|© 1963||Filmgroup &|
Baron Victor Frederick Von Leppe - Man. Boris Karlof must have really been sluming it when he made this flick. He plays a Baron who catches his woman cheating and kills them both. Or so you think anyway. Praise be to Gaia that he is eventually choaked and drowned before this film could reach the hour and a half mark!
Lt. Andre Duvalier - Son of a count and French soldier who, of course, gets seperated from his troop, I' willing to bet he ran, and finds himself on a beach with a strange woman. What's he do? Chases her away of course. He eventualy falls in love with Ilsa and disobeys the orders of his host/Baron.
Baroness Helene Von Leppe (Ilsa) - This is the taunting ghost who is basically a c**ktease and cheating whore. The Baron finds her in bed with her lover, Eric, and such ... she is now dead. Way to go Baron! Although, she was kind of cute but she has more issues than National Geographic!
Stefan - I can never remember this actors name. Anyway, he plays the Baron's servant and protector of his "secret." He tries many times to set Duvalier on his way, but like the real French, he just wont leave. He too is drowned later. Come to think of it, there was a hell of a lot of drowning in this film!
Katarina - This old woman by day, witch by night, was Eric's mother. She is seeking revenge for the death of her son at the Baron's hands. Like many Gypsy women should be, she is struck dead by a rogue bolt of lightening and the scene of her melting face that ensues was pure genius!
Gustaf - This fake mute is Katarina's servant. Now how an unemployed gypsy witch can afford to have a servant is beyond me. According to Thir13en Ghosts it's possible for anyone to have one though. How I wished for the bird that pecked out his eyes and sent him plummeting over the cliff edge, would come for me next.
*It isn't an act of treason to talk to me.
*Such is the will of God to endow and deprive.

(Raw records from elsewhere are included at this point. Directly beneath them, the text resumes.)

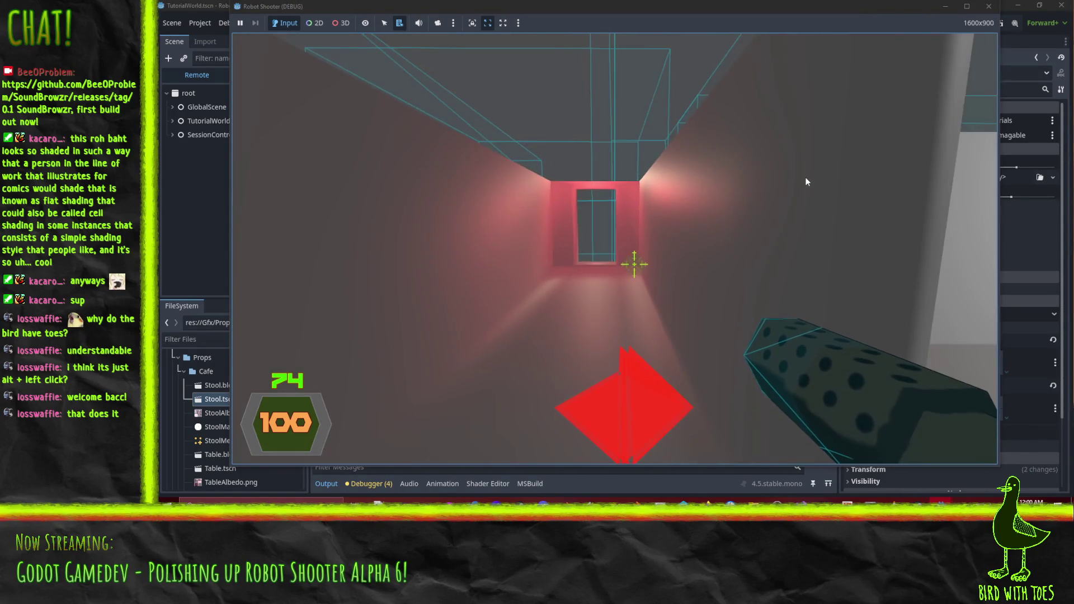
Pause, exit the game back to the editor, and orbit above the boxes.
key("Escape")
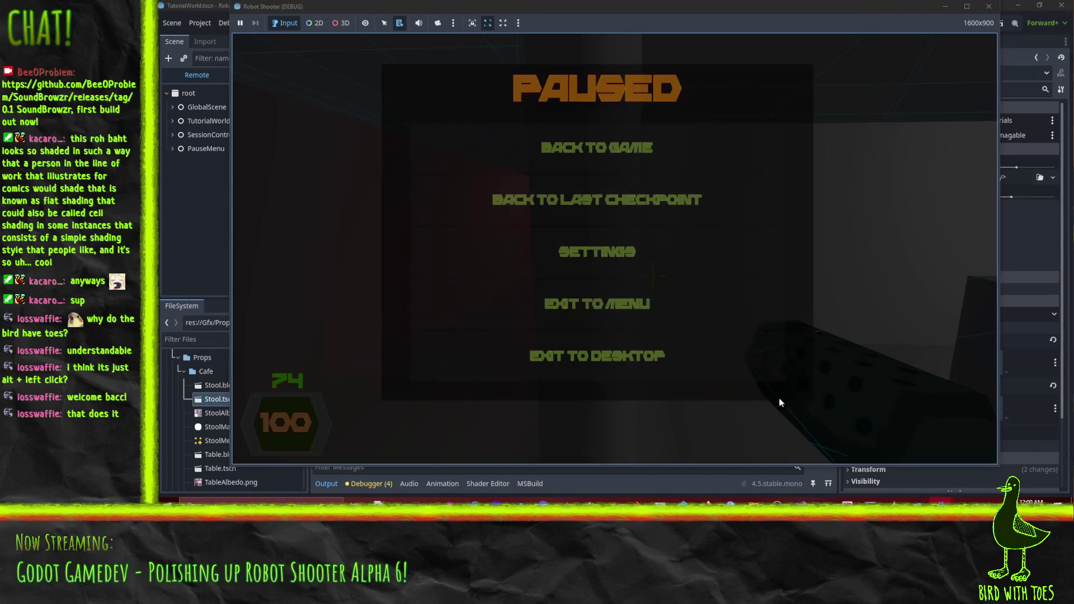
left_click(678, 367)
mouse_move(611, 203)
left_mouse_down()
mouse_move(690, 203)
mouse_move(671, 252)
mouse_move(637, 288)
mouse_move(587, 256)
mouse_move(646, 243)
mouse_move(531, 238)
mouse_move(522, 201)
mouse_move(646, 235)
mouse_move(643, 207)
mouse_move(740, 186)
mouse_move(409, 190)
mouse_move(446, 152)
mouse_move(409, 163)
mouse_move(373, 250)
mouse_move(409, 253)
mouse_move(549, 208)
mouse_move(447, 239)
left_mouse_up()
Select CollisionShape3D4 in the room and drag it along an axis.
left_click(522, 201)
left_click(586, 193)
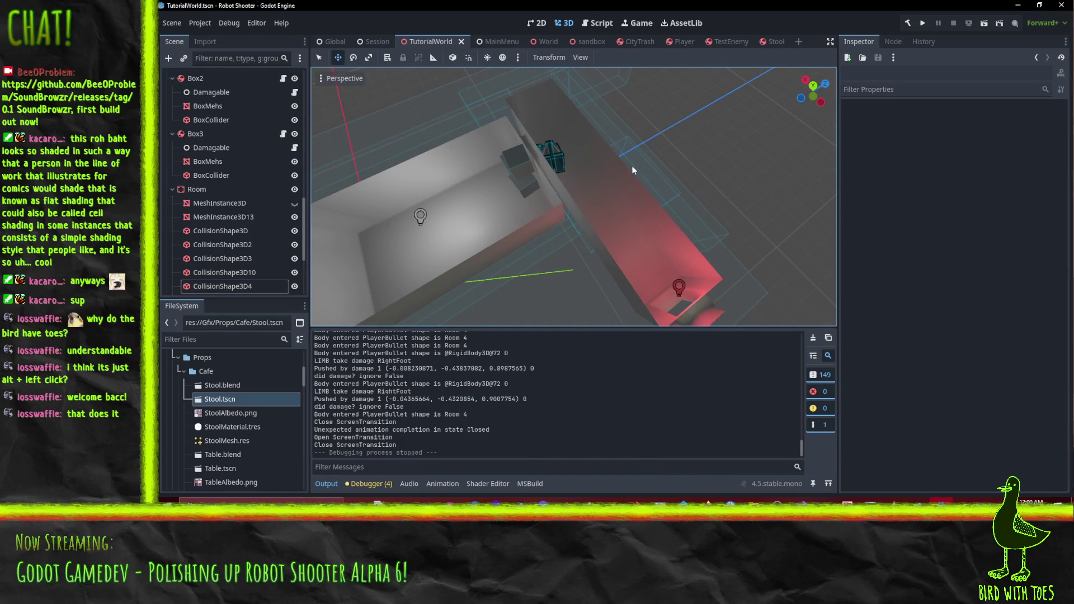
left_click(582, 238)
left_click(589, 240)
left_click(578, 247)
left_click(583, 243)
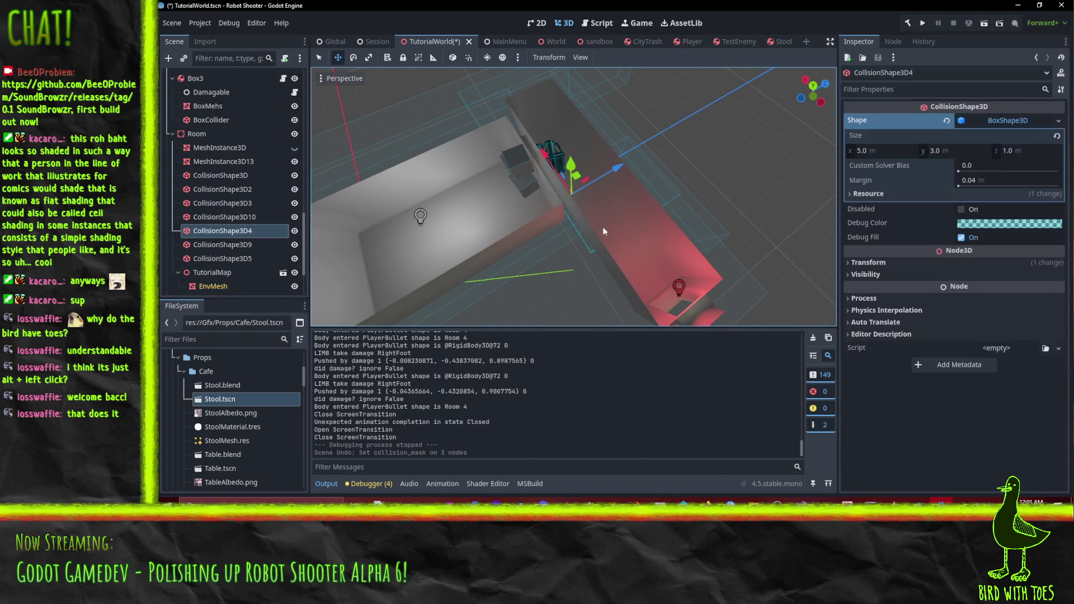
mouse_move(724, 123)
left_mouse_down()
mouse_move(603, 169)
mouse_move(717, 123)
mouse_move(649, 164)
left_mouse_up()
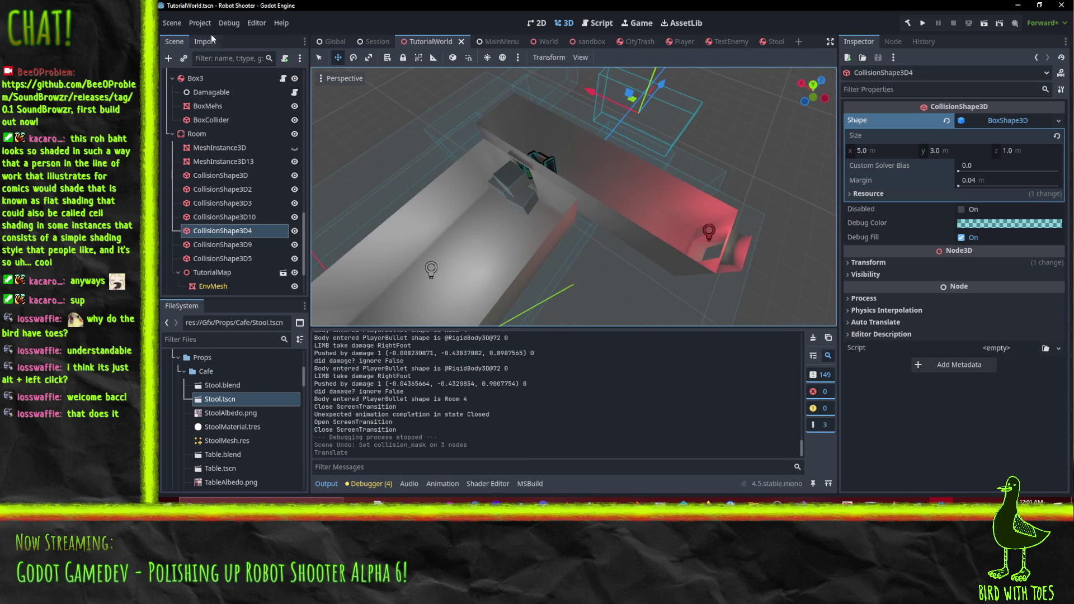
Browse the Project and Debug menus, then close them.
left_click(200, 23)
key("Right")
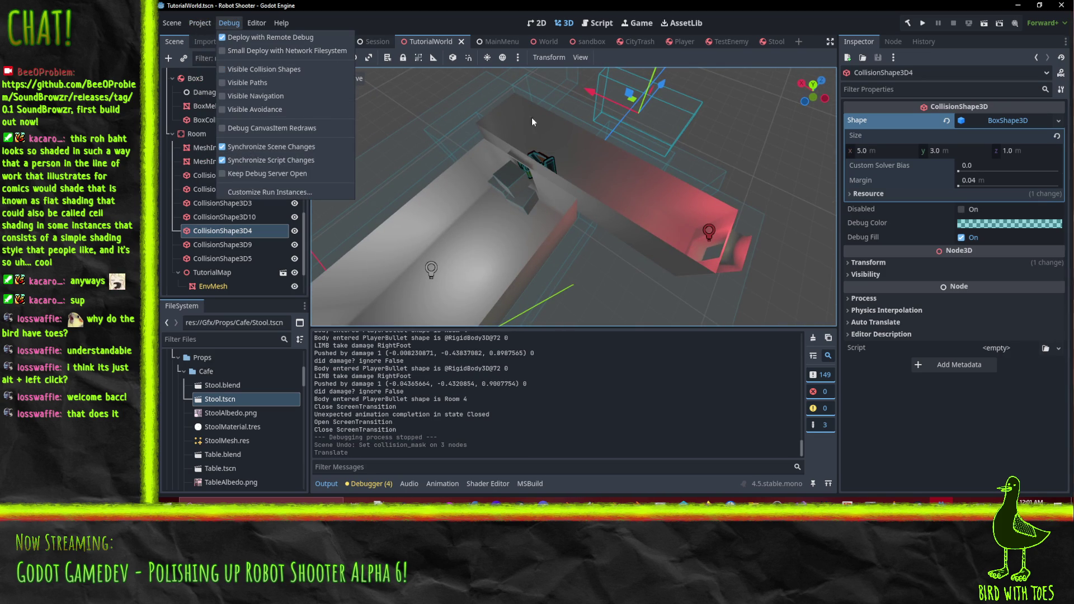
left_click(552, 4)
Switch to Top view and nudge CollisionShape3D4 along the corridor.
mouse_move(636, 146)
left_mouse_down()
mouse_move(539, 193)
mouse_move(614, 146)
mouse_move(679, 145)
left_mouse_up()
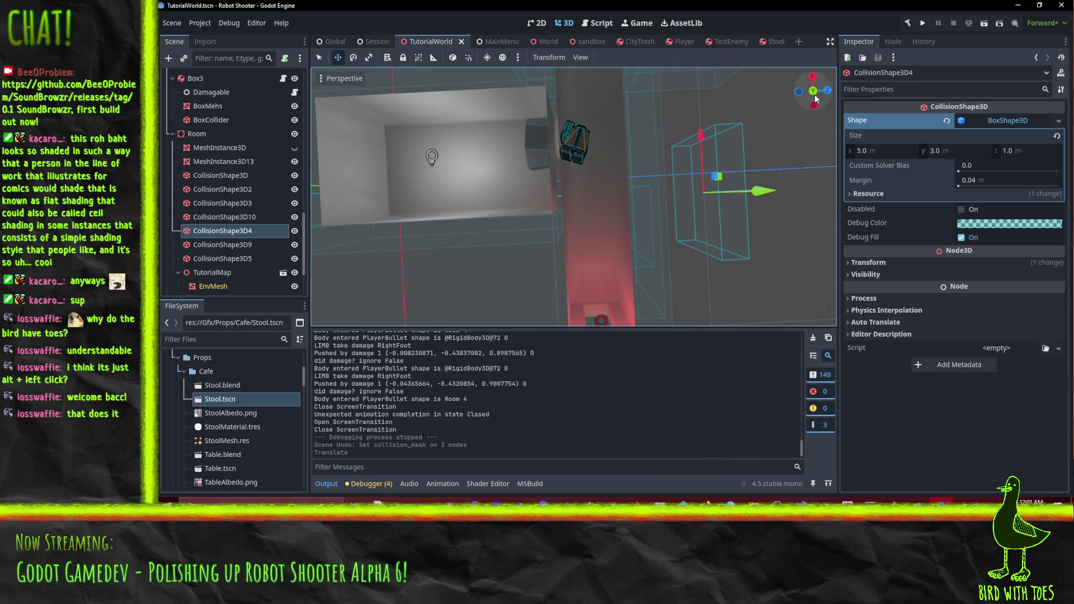
left_click(815, 95)
scroll(659, 193, "up", 2)
scroll(605, 140, "down", 2)
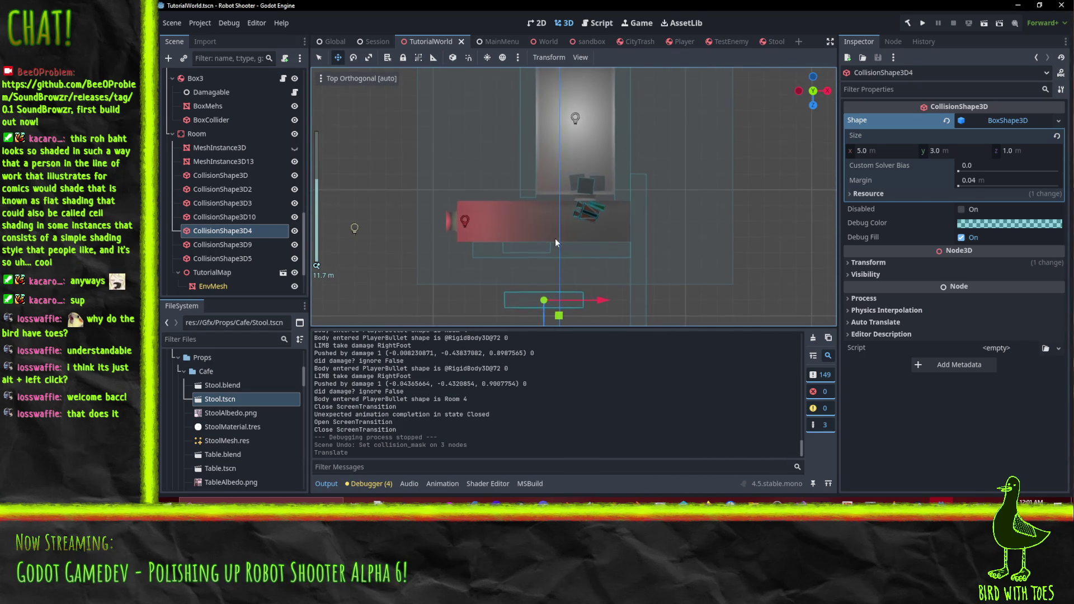
scroll(556, 253, "down", 2)
left_click_drag(544, 205, 545, 205)
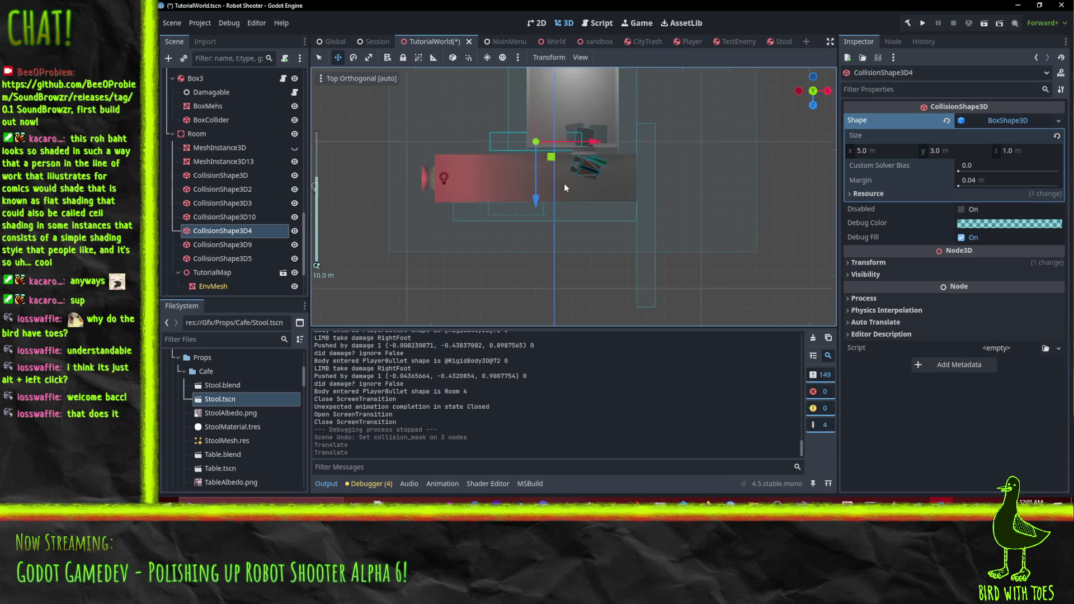
scroll(564, 183, "up", 10)
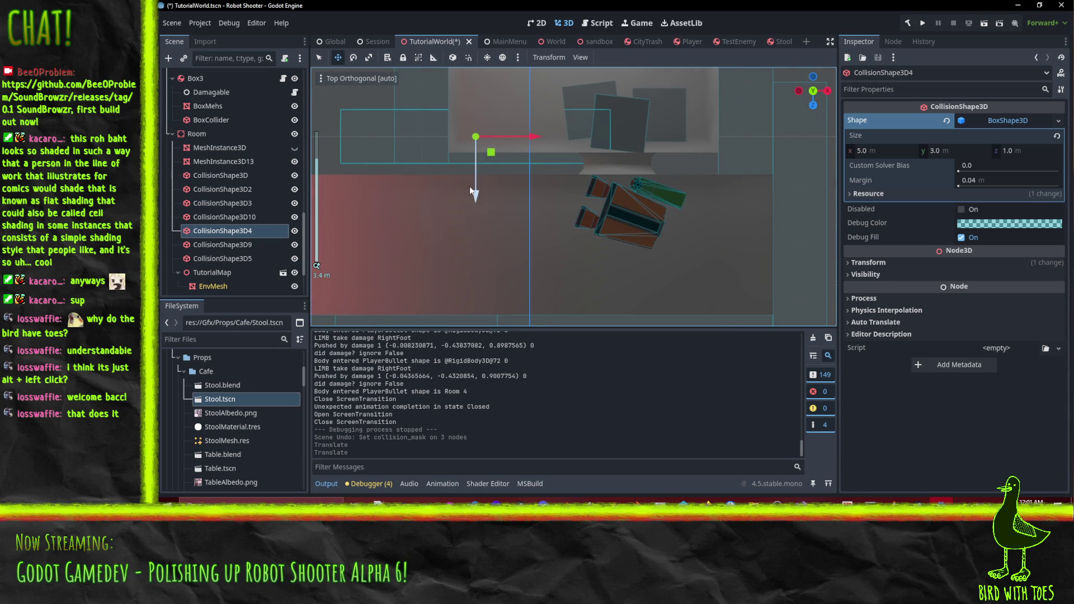
left_click_drag(465, 224, 464, 220)
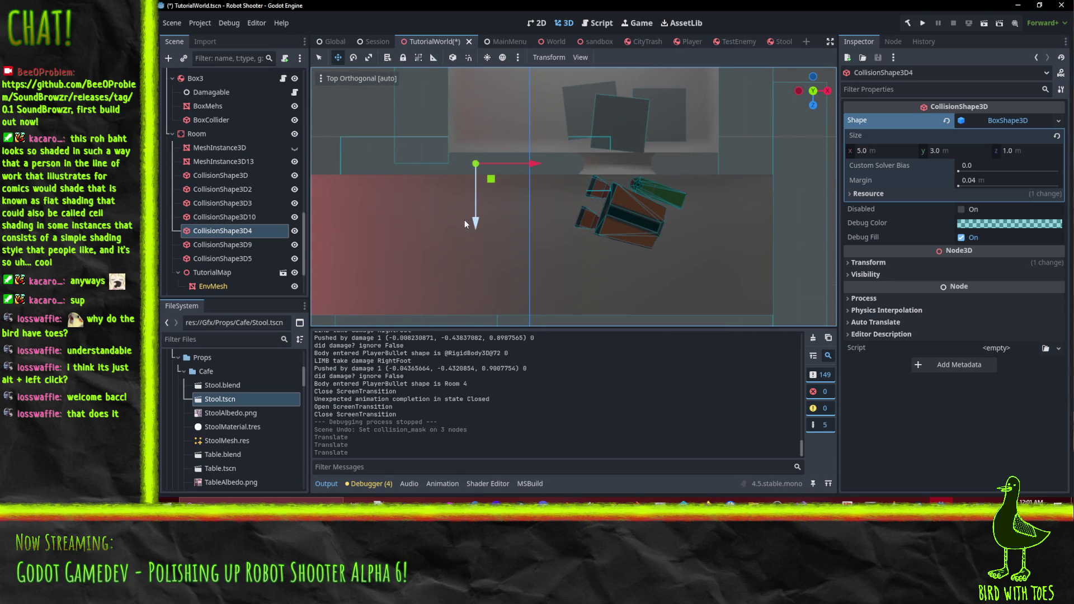
Set CollisionShape3D4's Size z to 0.5 m and slide it about 0.4 m along X.
left_click(1025, 149)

*Surely I've made enough noise to wake the dead.
*The Baron tells me you've been with him since the Polish campaign.
*Take your life as you took mine. Let your own hand destroy you.
*Mesmerism? You fool!
7min: The changing scenery is really starting to confuse me.
9min: Baby, you got real ugly, real fast.
17min: Why does no one ever listen to the warnings of lunatic gypsies?
20min: Yeah, because you're the village idiot.
29min: Everybody's a critic.
51min: Loves him? Is that why she tried to kill him?
68min: BWAHAHAHAHAHA The Baron just bitch-whipped you like a $2 whore!
76min: ummm ... What the hell is with the floating rocks?
78min: That is one helluva kiss o' death!
Nicholson plays a Frenchsoldier, Andre Duvalier, who stumbles upon a strange woman wandering on a beach. Near as I could tell, he lost his regiment and was nearing dehydration until this phantom woman leads him to a well of fresh water. Once he was strong enough, he was taken in by the strange gypsy woman, atarina. After a period of time, and some prying on Andre's part, he is told of the keep atop the mountain owned by one Baron Von Leppe. From the moment Andre invites himself into the Baron's home and private life, Duvalier's sanity is tested and a whole new world of murder and the supernatural is unleashed.
Although I have seen better films, none were made in only 3 days! Corman is not only a business mastermind, but he is also a film genius. Greats like this film, "Naked Warriors", "Fantastic Four", & "X: The Man With the X-Ray Eyes" are all prime examples of his handy work. But he also has his fingers dipped into other cult classics like "Slumber Party Massacre." Nearly everything has a connection to Corman. Kind of like Kevin Bacon.
I think my biggest complaint about the film was thw writing. Although I really shouldn't complain too much, considering production time. But certain things like talking about characters out of the blue who have yet to be introduced or even mentioned prior, as if we know who they are. Even scenes that really made no sense like Andre's horse taking off in the middle of the night.
Well, if production time is the only thing to cause such minor problems like those, than this film is a master piece! An example that all other film makers today should take lessons by! Hear me Tony Malanowski and Schumacer? Speaking of Schumacer, I'm off to watch epsode 24 of the 1960's Batman TV series! Oh Happy Day!!